Written problem:
Rewrite every line of the entries that follow, changing "common name" to "vernacular name" wherever it occurs and keeping everything else the same.

* BEGIN *

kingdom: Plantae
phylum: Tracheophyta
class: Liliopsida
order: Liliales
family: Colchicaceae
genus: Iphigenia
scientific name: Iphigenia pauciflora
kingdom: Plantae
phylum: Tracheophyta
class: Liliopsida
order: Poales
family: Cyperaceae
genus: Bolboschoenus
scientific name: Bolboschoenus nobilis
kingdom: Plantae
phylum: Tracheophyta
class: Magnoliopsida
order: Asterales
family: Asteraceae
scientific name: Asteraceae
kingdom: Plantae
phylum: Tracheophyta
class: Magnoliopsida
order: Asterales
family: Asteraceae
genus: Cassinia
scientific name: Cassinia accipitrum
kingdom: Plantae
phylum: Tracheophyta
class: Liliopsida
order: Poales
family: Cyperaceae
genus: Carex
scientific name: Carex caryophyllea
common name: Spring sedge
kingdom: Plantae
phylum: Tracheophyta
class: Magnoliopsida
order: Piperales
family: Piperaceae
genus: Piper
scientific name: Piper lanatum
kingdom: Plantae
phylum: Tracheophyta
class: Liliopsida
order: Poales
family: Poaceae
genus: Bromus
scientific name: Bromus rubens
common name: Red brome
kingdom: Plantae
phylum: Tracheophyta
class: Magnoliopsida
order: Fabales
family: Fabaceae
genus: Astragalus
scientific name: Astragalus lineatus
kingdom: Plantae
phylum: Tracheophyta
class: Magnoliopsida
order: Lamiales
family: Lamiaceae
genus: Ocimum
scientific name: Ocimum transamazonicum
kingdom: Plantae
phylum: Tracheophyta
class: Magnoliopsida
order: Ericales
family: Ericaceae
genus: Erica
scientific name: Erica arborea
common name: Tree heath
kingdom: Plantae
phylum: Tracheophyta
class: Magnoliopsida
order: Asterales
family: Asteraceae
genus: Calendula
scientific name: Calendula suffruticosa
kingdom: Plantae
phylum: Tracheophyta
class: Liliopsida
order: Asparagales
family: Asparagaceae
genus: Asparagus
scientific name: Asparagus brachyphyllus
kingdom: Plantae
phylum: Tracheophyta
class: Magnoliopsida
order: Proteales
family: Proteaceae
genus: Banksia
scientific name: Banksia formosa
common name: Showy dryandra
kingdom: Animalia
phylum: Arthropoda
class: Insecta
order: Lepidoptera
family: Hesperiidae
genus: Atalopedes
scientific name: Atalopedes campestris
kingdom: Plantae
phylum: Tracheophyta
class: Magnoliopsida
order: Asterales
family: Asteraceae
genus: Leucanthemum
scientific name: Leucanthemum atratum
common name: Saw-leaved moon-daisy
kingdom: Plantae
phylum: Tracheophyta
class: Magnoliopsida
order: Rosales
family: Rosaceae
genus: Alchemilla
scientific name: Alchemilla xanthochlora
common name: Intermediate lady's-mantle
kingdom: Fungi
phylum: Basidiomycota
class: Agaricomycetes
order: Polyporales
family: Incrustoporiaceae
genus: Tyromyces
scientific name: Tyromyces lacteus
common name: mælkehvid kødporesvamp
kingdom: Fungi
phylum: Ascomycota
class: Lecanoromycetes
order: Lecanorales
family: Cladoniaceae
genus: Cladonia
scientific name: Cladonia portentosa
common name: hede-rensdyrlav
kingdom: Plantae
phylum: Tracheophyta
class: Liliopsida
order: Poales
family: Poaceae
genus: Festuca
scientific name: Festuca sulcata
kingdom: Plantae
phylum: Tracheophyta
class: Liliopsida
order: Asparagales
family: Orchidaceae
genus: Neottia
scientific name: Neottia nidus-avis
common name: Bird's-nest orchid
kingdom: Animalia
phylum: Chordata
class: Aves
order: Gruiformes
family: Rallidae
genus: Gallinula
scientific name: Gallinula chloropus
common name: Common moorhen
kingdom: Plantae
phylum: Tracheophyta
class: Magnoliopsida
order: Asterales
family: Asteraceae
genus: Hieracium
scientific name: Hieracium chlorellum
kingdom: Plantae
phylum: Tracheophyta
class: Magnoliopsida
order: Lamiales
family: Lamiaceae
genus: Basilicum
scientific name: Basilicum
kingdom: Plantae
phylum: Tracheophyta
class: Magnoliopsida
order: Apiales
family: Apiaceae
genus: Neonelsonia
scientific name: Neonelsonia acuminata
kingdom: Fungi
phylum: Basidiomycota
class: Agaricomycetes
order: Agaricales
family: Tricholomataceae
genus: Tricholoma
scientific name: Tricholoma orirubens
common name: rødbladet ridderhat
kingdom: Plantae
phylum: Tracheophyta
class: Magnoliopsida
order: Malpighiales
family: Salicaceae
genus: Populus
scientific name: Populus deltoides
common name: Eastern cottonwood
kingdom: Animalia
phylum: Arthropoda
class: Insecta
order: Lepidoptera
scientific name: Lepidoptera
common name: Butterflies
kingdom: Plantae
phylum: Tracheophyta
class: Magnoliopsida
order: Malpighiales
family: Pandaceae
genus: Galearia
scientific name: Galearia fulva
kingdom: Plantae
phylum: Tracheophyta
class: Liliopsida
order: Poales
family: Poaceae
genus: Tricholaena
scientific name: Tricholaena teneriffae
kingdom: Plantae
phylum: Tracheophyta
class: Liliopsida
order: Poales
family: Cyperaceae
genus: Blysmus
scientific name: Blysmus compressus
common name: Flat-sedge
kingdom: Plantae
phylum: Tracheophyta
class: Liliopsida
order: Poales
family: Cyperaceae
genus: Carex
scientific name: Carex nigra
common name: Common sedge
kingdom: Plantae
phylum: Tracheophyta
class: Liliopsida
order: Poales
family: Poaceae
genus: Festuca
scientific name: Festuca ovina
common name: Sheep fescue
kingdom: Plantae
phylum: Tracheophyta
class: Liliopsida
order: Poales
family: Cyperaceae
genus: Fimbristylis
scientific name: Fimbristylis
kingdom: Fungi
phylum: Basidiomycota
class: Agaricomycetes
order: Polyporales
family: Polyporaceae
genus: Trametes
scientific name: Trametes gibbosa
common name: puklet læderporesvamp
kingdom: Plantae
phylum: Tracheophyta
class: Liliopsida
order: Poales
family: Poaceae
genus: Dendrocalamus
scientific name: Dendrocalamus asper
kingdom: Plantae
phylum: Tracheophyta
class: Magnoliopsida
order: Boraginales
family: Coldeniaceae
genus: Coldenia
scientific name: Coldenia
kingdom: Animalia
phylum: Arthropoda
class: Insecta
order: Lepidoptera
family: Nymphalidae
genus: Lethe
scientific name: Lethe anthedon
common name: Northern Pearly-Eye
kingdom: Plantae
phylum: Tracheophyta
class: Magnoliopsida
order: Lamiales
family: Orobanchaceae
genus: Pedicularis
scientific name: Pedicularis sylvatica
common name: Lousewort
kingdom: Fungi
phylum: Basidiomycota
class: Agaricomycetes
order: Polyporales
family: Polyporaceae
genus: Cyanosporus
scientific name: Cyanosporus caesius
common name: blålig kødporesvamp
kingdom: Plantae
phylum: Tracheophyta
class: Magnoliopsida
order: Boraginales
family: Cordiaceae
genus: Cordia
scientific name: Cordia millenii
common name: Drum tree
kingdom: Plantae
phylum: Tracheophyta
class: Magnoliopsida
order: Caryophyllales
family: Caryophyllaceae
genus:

* END *

Correct answer:
kingdom: Plantae
phylum: Tracheophyta
class: Liliopsida
order: Liliales
family: Colchicaceae
genus: Iphigenia
scientific name: Iphigenia pauciflora
kingdom: Plantae
phylum: Tracheophyta
class: Liliopsida
order: Poales
family: Cyperaceae
genus: Bolboschoenus
scientific name: Bolboschoenus nobilis
kingdom: Plantae
phylum: Tracheophyta
class: Magnoliopsida
order: Asterales
family: Asteraceae
scientific name: Asteraceae
kingdom: Plantae
phylum: Tracheophyta
class: Magnoliopsida
order: Asterales
family: Asteraceae
genus: Cassinia
scientific name: Cassinia accipitrum
kingdom: Plantae
phylum: Tracheophyta
class: Liliopsida
order: Poales
family: Cyperaceae
genus: Carex
scientific name: Carex caryophyllea
vernacular name: Spring sedge
kingdom: Plantae
phylum: Tracheophyta
class: Magnoliopsida
order: Piperales
family: Piperaceae
genus: Piper
scientific name: Piper lanatum
kingdom: Plantae
phylum: Tracheophyta
class: Liliopsida
order: Poales
family: Poaceae
genus: Bromus
scientific name: Bromus rubens
vernacular name: Red brome
kingdom: Plantae
phylum: Tracheophyta
class: Magnoliopsida
order: Fabales
family: Fabaceae
genus: Astragalus
scientific name: Astragalus lineatus
kingdom: Plantae
phylum: Tracheophyta
class: Magnoliopsida
order: Lamiales
family: Lamiaceae
genus: Ocimum
scientific name: Ocimum transamazonicum
kingdom: Plantae
phylum: Tracheophyta
class: Magnoliopsida
order: Ericales
family: Ericaceae
genus: Erica
scientific name: Erica arborea
vernacular name: Tree heath
kingdom: Plantae
phylum: Tracheophyta
class: Magnoliopsida
order: Asterales
family: Asteraceae
genus: Calendula
scientific name: Calendula suffruticosa
kingdom: Plantae
phylum: Tracheophyta
class: Liliopsida
order: Asparagales
family: Asparagaceae
genus: Asparagus
scientific name: Asparagus brachyphyllus
kingdom: Plantae
phylum: Tracheophyta
class: Magnoliopsida
order: Proteales
family: Proteaceae
genus: Banksia
scientific name: Banksia formosa
vernacular name: Showy dryandra
kingdom: Animalia
phylum: Arthropoda
class: Insecta
order: Lepidoptera
family: Hesperiidae
genus: Atalopedes
scientific name: Atalopedes campestris
kingdom: Plantae
phylum: Tracheophyta
class: Magnoliopsida
order: Asterales
family: Asteraceae
genus: Leucanthemum
scientific name: Leucanthemum atratum
vernacular name: Saw-leaved moon-daisy
kingdom: Plantae
phylum: Tracheophyta
class: Magnoliopsida
order: Rosales
family: Rosaceae
genus: Alchemilla
scientific name: Alchemilla xanthochlora
vernacular name: Intermediate lady's-mantle
kingdom: Fungi
phylum: Basidiomycota
class: Agaricomycetes
order: Polyporales
family: Incrustoporiaceae
genus: Tyromyces
scientific name: Tyromyces lacteus
vernacular name: mælkehvid kødporesvamp
kingdom: Fungi
phylum: Ascomycota
class: Lecanoromycetes
order: Lecanorales
family: Cladoniaceae
genus: Cladonia
scientific name: Cladonia portentosa
vernacular name: hede-rensdyrlav
kingdom: Plantae
phylum: Tracheophyta
class: Liliopsida
order: Poales
family: Poaceae
genus: Festuca
scientific name: Festuca sulcata
kingdom: Plantae
phylum: Tracheophyta
class: Liliopsida
order: Asparagales
family: Orchidaceae
genus: Neottia
scientific name: Neottia nidus-avis
vernacular name: Bird's-nest orchid
kingdom: Animalia
phylum: Chordata
class: Aves
order: Gruiformes
family: Rallidae
genus: Gallinula
scientific name: Gallinula chloropus
vernacular name: Common moorhen
kingdom: Plantae
phylum: Tracheophyta
class: Magnoliopsida
order: Asterales
family: Asteraceae
genus: Hieracium
scientific name: Hieracium chlorellum
kingdom: Plantae
phylum: Tracheophyta
class: Magnoliopsida
order: Lamiales
family: Lamiaceae
genus: Basilicum
scientific name: Basilicum
kingdom: Plantae
phylum: Tracheophyta
class: Magnoliopsida
order: Apiales
family: Apiaceae
genus: Neonelsonia
scientific name: Neonelsonia acuminata
kingdom: Fungi
phylum: Basidiomycota
class: Agaricomycetes
order: Agaricales
family: Tricholomataceae
genus: Tricholoma
scientific name: Tricholoma orirubens
vernacular name: rødbladet ridderhat
kingdom: Plantae
phylum: Tracheophyta
class: Magnoliopsida
order: Malpighiales
family: Salicaceae
genus: Populus
scientific name: Populus deltoides
vernacular name: Eastern cottonwood
kingdom: Animalia
phylum: Arthropoda
class: Insecta
order: Lepidoptera
scientific name: Lepidoptera
vernacular name: Butterflies
kingdom: Plantae
phylum: Tracheophyta
class: Magnoliopsida
order: Malpighiales
family: Pandaceae
genus: Galearia
scientific name: Galearia fulva
kingdom: Plantae
phylum: Tracheophyta
class: Liliopsida
order: Poales
family: Poaceae
genus: Tricholaena
scientific name: Tricholaena teneriffae
kingdom: Plantae
phylum: Tracheophyta
class: Liliopsida
order: Poales
family: Cyperaceae
genus: Blysmus
scientific name: Blysmus compressus
vernacular name: Flat-sedge
kingdom: Plantae
phylum: Tracheophyta
class: Liliopsida
order: Poales
family: Cyperaceae
genus: Carex
scientific name: Carex nigra
vernacular name: Common sedge
kingdom: Plantae
phylum: Tracheophyta
class: Liliopsida
order: Poales
family: Poaceae
genus: Festuca
scientific name: Festuca ovina
vernacular name: Sheep fescue
kingdom: Plantae
phylum: Tracheophyta
class: Liliopsida
order: Poales
family: Cyperaceae
genus: Fimbristylis
scientific name: Fimbristylis
kingdom: Fungi
phylum: Basidiomycota
class: Agaricomycetes
order: Polyporales
family: Polyporaceae
genus: Trametes
scientific name: Trametes gibbosa
vernacular name: puklet læderporesvamp
kingdom: Plantae
phylum: Tracheophyta
class: Liliopsida
order: Poales
family: Poaceae
genus: Dendrocalamus
scientific name: Dendrocalamus asper
kingdom: Plantae
phylum: Tracheophyta
class: Magnoliopsida
order: Boraginales
family: Coldeniaceae
genus: Coldenia
scientific name: Coldenia
kingdom: Animalia
phylum: Arthropoda
class: Insecta
order: Lepidoptera
family: Nymphalidae
genus: Lethe
scientific name: Lethe anthedon
vernacular name: Northern Pearly-Eye
kingdom: Plantae
phylum: Tracheophyta
class: Magnoliopsida
order: Lamiales
family: Orobanchaceae
genus: Pedicularis
scientific name: Pedicularis sylvatica
vernacular name: Lousewort
kingdom: Fungi
phylum: Basidiomycota
class: Agaricomycetes
order: Polyporales
family: Polyporaceae
genus: Cyanosporus
scientific name: Cyanosporus caesius
vernacular name: blålig kødporesvamp
kingdom: Plantae
phylum: Tracheophyta
class: Magnoliopsida
order: Boraginales
family: Cordiaceae
genus: Cordia
scientific name: Cordia millenii
vernacular name: Drum tree
kingdom: Plantae
phylum: Tracheophyta
class: Magnoliopsida
order: Caryophyllales
family: Caryophyllaceae
genus:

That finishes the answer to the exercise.